NEW DELHI: As tributes poured in from admiring journalists and professional rivals on Monday, Vinod Mehta, who died on Sunday from an old heart ailment, was quietly and unassumingly emerging as possibly the last of India’s great editors. He was 73.

Unlike some of his contemporary media heads, Mehta nurtured a mellow aloofness from politicians.
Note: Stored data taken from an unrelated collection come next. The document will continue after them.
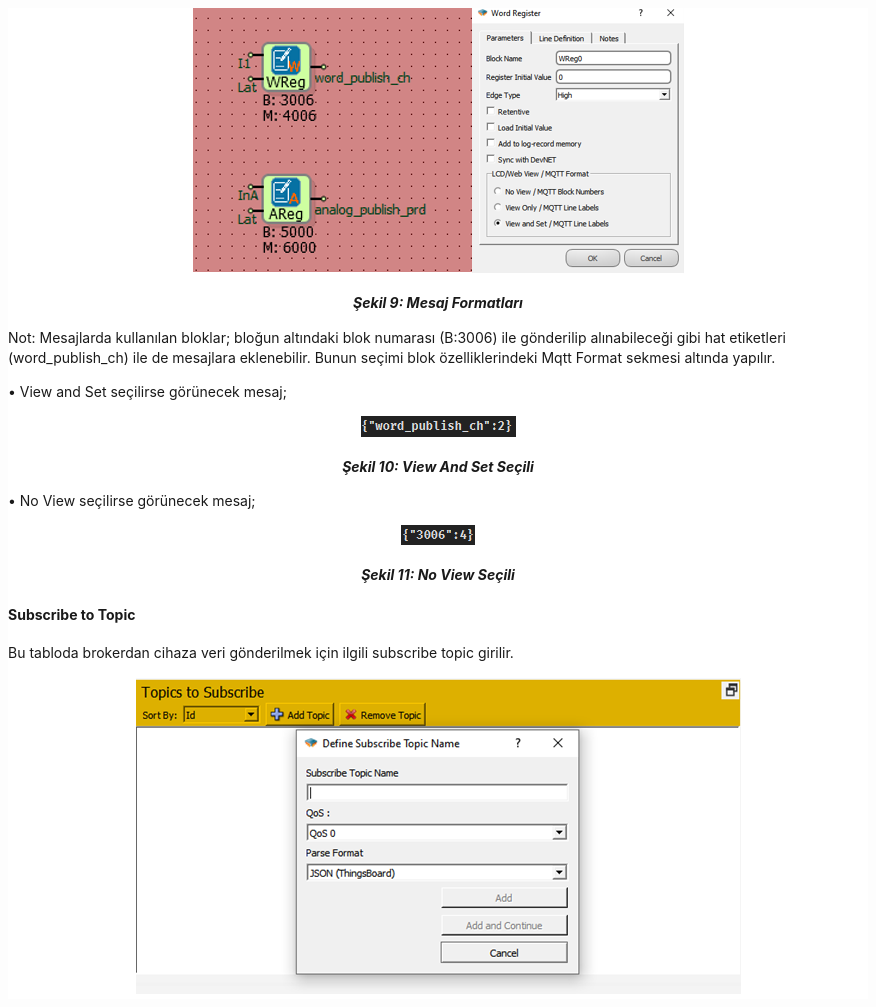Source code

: <center>

![mqtt_09](/img/mqtt_09.png)
***<center>Şekil 9: Mesaj Formatları</center>***

</center>

Not: Mesajlarda kullanılan bloklar; bloğun altındaki blok numarası (B:3006) ile gönderilip alınabileceği gibi hat etiketleri (word_publish_ch) ile de mesajlara eklenebilir. Bunun seçimi blok özelliklerindeki Mqtt Format sekmesi altında yapılır.

•	View and Set seçilirse görünecek mesaj;

<center>

![mqtt_10](/img/mqtt_10.png)
***<center>Şekil 10: View And Set Seçili</center>***

</center>

•	No View seçilirse görünecek mesaj;

<center>

![mqtt_11](/img/mqtt_11.png)
***<center>Şekil 11: No View Seçili</center>***

</center>

#### Subscribe to Topic

Bu tabloda brokerdan cihaza veri gönderilmek için ilgili subscribe topic girilir.

<center>

![mqtt_12](/img/mqtt_12.png)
When his rivals hankered after a Rajya Sabha seat from this or that party, he would be slouching pen in hand over a “bloody good story”.

“No wonder, then, that for every proprietor who dispensed with Mehta’s independent-minded editorship, after finding it politically expensive, there was always a new one coming along, sooner or later, asking him to launch or resuscitate something,” wrote Anjali Puri in the Business Standard.

These firings and hirings, which Mehta came to wear as badges of honour in his later years, when the tumult became a distant memory, are narrated with relish in the two books that contain his memoirs, Lucknow Boy and Editor Unplugged.

“Frank & direct in his opinions, Vinod Mehta will be remembered as a fine journalist & writer,” tweeted Prime Minister Narendra Modi of the man who could hardly be described as his sympathiser.

“I am a Congress stooge, on Sonia Gandhi’s payroll,” Mehta would unfailingly taunt his more gross critics while pouring vitriol at the Congress party’s lacklustre tenure.

Mehta had successfully launched Sunday Observer, Independent and Pioneer, apart from authoring the biographies of actress Meena Kumari and politician Sanjay Gandhi. But his most enduring memory will be that of 17 years he spent as editor of Outlook, a magazine he created after his own image as the last word on journalistic integrity.

Born in pre-partition Rawalpindi, Vinod Mehta grew up in Lucknow, straddling two diverse cultures and blending them in a fine persona he will be remembered for.